Islamic shari'a finance in trouble

Since the economic downturn, fans of Islamic shari'a-compatible investments have been touting that their financial institutions are immune to the problems that have plagued Western banks, and that their funds are inherently more secure.

Well, you can flush that idea down the toilet:
For the first time since the initial issuance of a Sukuk bond in Malaysia in 2001, cases of payments being defaulted on have occurred in the USA, Kuwait, and Malaysia. There are five legal cases that involve the default on payment of Sukuk [so far]. There are also some Sukuk cases that involve technical failures that are expected to develop into cases of legal default at any moment. Therefore the legal risk surrounding this type of [financial] bond – that falls under the provisions of Islamic Shariaa law – is beginning to become apparent.
And another article:
KUALA LUMPUR, July 16 — First defaults of sukuk are set to expose the vulnerabilities of Islamic finance, with most investors expected to have no better legal redress than conventional bondholders as underlying assets have not been truly transferred to them.

The current financial and economic crisis is a first for the US$1 trillion (RM3.5 trillion) Islamic finance industry, which over the past few years has been spoilt by cheap oil money, and legal provisions and protection clauses in sukuk worth billions of dollars are being tested for the first time.

Islamic bonds, or sukuk, are structured as profit-sharing or rental agreements and their returns are derived from underlying assets. Islamic finance caters to investors who would like to avoid paying or earning interest, prohibited by Islamic law.

Kuwait’s Investment Dar said in May it had defaulted on a US$100 million sukuk registered in Bahrain and in the United States a court case is ongoing on the East Cameron Partners Sukuk by bankrupt Texas-based East Cameron Gas Company.

Despite its earlier billing as a safer alternative to traditional banking due to its requirement for assets to underpin deals, Islamic bondholders may not have any more legal safeguards than conventional counterparts in case of default.

With rare exceptions, sukuk issuers have created special purpose vehicles (SPV) to pool assets underlying the issue, but they have not been securitized for a true sale to investors.

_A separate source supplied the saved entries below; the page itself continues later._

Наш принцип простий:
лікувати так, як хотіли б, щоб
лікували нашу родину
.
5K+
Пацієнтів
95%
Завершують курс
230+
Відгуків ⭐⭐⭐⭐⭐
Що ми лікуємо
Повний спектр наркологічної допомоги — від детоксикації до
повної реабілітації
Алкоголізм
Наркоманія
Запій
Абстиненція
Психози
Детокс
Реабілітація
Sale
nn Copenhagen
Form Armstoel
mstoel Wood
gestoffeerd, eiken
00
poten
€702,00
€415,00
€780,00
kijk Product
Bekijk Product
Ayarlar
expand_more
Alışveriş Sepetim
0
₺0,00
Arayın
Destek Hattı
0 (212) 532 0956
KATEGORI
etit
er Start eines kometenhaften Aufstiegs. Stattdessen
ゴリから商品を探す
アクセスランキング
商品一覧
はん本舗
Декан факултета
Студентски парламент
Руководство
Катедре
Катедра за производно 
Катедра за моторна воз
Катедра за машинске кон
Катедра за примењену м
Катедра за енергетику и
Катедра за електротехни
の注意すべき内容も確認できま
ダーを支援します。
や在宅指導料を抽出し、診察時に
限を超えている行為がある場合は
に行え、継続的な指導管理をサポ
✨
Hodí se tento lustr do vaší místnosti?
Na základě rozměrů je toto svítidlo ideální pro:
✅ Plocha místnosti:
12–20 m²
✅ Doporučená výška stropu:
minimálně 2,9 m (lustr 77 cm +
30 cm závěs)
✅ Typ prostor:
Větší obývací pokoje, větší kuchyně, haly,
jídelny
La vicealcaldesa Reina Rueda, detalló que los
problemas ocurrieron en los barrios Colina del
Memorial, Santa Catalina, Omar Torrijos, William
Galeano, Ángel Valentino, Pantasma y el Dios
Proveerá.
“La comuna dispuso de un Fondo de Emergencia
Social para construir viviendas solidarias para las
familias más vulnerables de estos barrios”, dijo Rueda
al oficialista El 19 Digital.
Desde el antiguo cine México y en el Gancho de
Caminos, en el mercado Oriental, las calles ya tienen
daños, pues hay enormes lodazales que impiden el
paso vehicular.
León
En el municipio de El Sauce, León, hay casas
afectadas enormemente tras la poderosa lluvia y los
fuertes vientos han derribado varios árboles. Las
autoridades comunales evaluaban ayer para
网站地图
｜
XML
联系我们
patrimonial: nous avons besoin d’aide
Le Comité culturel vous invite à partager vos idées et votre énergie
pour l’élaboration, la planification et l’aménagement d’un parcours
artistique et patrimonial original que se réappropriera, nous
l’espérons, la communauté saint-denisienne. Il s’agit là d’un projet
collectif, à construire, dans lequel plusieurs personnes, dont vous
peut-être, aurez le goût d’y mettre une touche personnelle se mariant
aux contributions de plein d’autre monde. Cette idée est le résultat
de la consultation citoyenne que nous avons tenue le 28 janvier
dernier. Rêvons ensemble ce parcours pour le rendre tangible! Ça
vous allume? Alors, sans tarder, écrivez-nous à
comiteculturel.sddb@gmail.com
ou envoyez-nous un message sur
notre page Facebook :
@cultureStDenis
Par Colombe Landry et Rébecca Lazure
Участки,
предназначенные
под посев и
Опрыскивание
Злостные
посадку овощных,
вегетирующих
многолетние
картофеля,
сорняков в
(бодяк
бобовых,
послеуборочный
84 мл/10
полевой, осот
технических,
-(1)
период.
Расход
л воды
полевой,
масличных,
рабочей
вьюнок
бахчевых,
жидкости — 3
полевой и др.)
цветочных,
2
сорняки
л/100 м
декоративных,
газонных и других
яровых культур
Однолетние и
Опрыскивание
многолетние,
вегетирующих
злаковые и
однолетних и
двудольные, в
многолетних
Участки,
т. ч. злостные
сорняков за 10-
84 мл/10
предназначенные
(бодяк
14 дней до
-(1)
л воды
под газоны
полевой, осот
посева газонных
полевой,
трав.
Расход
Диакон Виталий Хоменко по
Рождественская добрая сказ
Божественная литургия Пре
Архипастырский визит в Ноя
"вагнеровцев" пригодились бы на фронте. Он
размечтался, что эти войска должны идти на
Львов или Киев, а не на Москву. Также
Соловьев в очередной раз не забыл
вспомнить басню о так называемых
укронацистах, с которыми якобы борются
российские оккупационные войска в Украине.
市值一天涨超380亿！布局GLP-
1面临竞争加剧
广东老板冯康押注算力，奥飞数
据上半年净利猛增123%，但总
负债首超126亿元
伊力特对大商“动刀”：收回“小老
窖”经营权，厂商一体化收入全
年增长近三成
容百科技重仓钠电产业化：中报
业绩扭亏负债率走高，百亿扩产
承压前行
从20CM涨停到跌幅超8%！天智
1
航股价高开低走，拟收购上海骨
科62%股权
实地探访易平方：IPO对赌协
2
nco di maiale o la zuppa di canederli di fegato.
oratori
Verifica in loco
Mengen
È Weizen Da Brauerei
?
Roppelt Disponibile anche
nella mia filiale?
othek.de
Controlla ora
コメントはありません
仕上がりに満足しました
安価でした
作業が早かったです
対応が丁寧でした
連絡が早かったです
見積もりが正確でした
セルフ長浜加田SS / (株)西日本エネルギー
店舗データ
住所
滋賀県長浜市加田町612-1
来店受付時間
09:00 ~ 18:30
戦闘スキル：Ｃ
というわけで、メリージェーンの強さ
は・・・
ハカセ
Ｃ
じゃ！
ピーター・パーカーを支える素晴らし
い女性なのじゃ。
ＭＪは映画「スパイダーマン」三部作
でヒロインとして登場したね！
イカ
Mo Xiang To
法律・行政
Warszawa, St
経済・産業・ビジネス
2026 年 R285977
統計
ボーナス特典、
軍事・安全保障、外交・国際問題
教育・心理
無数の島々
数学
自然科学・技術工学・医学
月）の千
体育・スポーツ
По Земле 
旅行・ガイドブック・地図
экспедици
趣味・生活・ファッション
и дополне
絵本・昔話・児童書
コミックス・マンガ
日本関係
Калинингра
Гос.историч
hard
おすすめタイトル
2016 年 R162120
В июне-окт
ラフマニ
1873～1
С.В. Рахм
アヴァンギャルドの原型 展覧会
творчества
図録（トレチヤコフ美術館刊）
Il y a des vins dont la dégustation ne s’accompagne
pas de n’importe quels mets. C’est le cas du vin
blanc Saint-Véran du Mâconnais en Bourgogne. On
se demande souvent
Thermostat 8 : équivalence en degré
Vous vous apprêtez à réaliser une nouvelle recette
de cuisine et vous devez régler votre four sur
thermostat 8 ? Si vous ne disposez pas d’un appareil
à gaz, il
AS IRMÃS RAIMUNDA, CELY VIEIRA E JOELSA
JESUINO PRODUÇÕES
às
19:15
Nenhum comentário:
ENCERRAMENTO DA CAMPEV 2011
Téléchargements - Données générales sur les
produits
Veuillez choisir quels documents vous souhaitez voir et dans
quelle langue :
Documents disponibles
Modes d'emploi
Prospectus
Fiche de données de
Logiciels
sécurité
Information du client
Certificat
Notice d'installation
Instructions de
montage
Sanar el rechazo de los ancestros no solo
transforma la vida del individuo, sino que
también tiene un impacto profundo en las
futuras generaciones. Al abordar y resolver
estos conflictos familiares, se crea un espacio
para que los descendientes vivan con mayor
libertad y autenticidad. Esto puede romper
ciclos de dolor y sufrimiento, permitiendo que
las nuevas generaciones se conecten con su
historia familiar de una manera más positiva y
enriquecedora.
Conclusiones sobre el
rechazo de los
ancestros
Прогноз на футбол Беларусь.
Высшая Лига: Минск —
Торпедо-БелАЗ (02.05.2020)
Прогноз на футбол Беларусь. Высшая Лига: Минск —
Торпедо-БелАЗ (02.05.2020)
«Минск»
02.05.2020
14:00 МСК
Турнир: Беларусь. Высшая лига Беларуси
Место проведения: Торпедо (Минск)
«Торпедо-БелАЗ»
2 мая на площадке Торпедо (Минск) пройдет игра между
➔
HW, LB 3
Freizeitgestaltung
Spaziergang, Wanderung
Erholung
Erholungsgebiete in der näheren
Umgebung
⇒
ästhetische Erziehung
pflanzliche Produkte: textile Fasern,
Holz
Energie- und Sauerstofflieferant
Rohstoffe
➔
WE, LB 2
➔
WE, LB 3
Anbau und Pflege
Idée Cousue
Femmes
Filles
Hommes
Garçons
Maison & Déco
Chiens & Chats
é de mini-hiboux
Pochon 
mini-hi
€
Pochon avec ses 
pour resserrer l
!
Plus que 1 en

“Secular, non-Sharia courts upholding those structures are more likely to consider sukuk holders to have contractual rights as opposed to proprietary rights and as a result rank them as creditors rather than equity holders,” said Muneer Khan, partner and head of Islamic finance at law firm Simmons and Simmons.
So the idea that investors in Islamic bonds have real assets in their name, as opposed to paper, is pretty much a fiction.(This also means that the idea that the investors in these bonds are not receiving interest is probably also a fiction, but I am neither a financial nor a shari'a expert.)